Lake Oroville in California Rises Nearly 20 Feet in 10 Days
Lake Oroville in California Rises Nearly 20 Feet in 10 Days

In 2014, California suffered one of its worst droughts in a century, and lakes and reservoirs around the state were drying up. Thankfully, El Niño came along this winter, filling up some of those parched bodies of water at a rapid pace.

According to hourly mappings by the state’s department of water resources (DWR), Lake Oroville has had its water levels rise by a stunning 17 feet in just 10 day, KRCR News reports.

“This is excellent, this is what we need,” Kevin Wright of the DWR told KRCR.
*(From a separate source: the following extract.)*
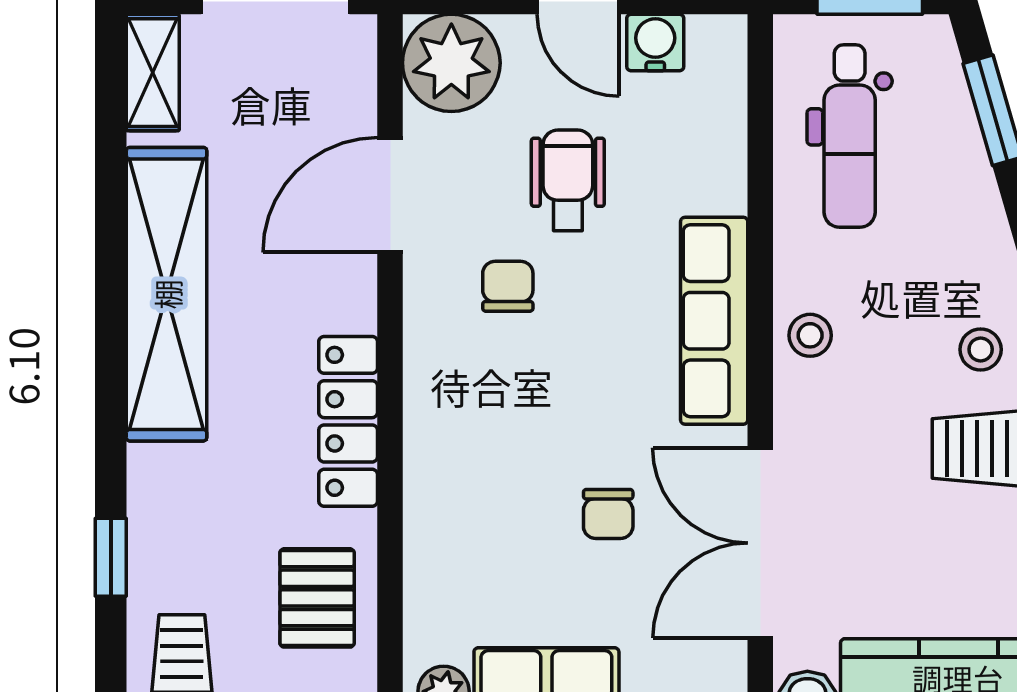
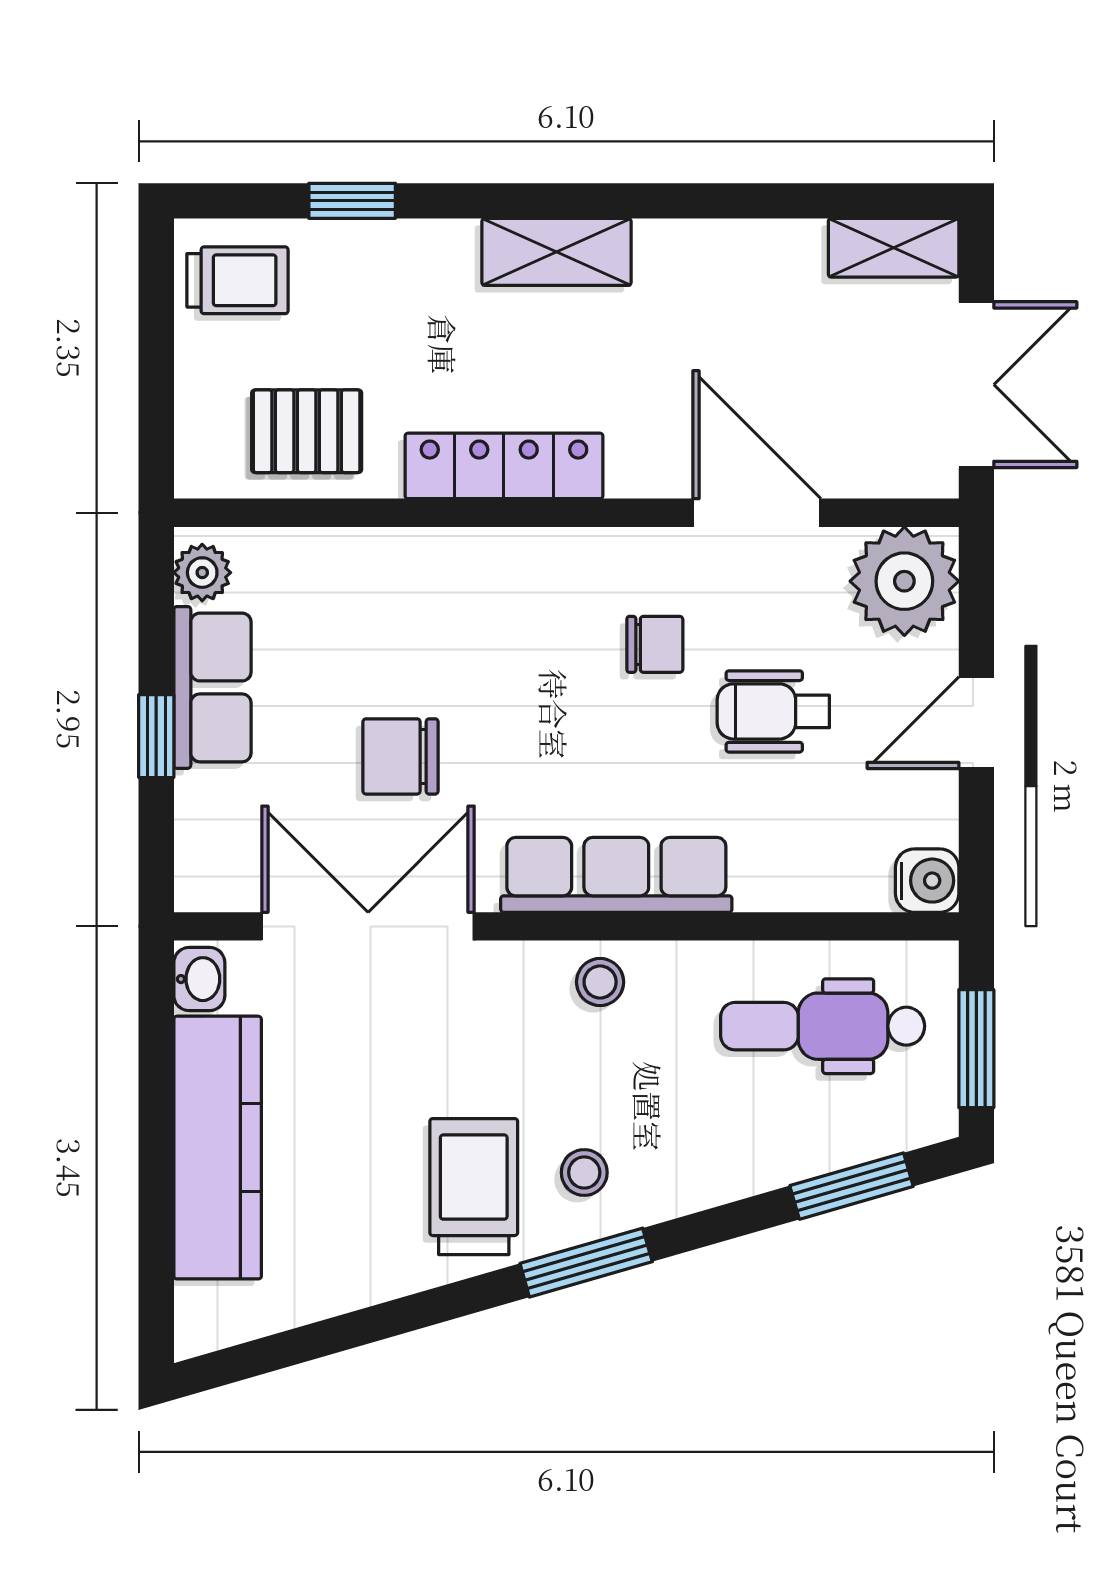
water cooler: (655, 43) -> (927, 881), moved
wheelchair: (568, 180) -> (773, 711), turned 180
shelving: (167, 294) -> (556, 252), width x0.45, depth x0.75
chair: (608, 514) -> (401, 756), width x1.37, depth x1.37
In August 2014, the drought had reduced Lake Oroville to carrying at just 32 percent of its capacity, according to NBC. El Niño brought rain to the region, but the lake has yet to fully recover.

In this before-and-after composite image, (Top) The Enterprise Bridge passes over full water levels at a section of Lake Oroville on July 20, 2011 in Oroville, California. (Bottom)  The Enterprise Bridge passes over a section of Lake Oroville that is nearly dry on August 19, 2014. (Credits: TOP - Paul Hames/California Department of Water Resources. BOTTOM -  Justin Sullivan/Getty Images)
In this before-and-after composite image, (Top) The Enterprise Bridge passes over full water levels at a section of Lake Oroville on July 20, 2011 in Oroville, California. (Bottom)
The Enterprise Bridge passes over a section of Lake Oroville that is nearly dry on August 19, 2014. (Credits: (Top) – Paul Hames/California Department of Water Resources. (Bottom) – Justin Sullivan/Getty Images)

“We are not out of the drought,” Wright said. “We’re just … we’re not. The lake has a long ways to go before it’s full. So, we still need to conserve water.”

The lake has a reserve carrying capacity of 900 feet, which it usually returns to at the crest of its cycle. Oroville is currently filled at around 690 feet, which means it still has more than 200 feet to go.

Wright hopes for several more big storms before the end of winter.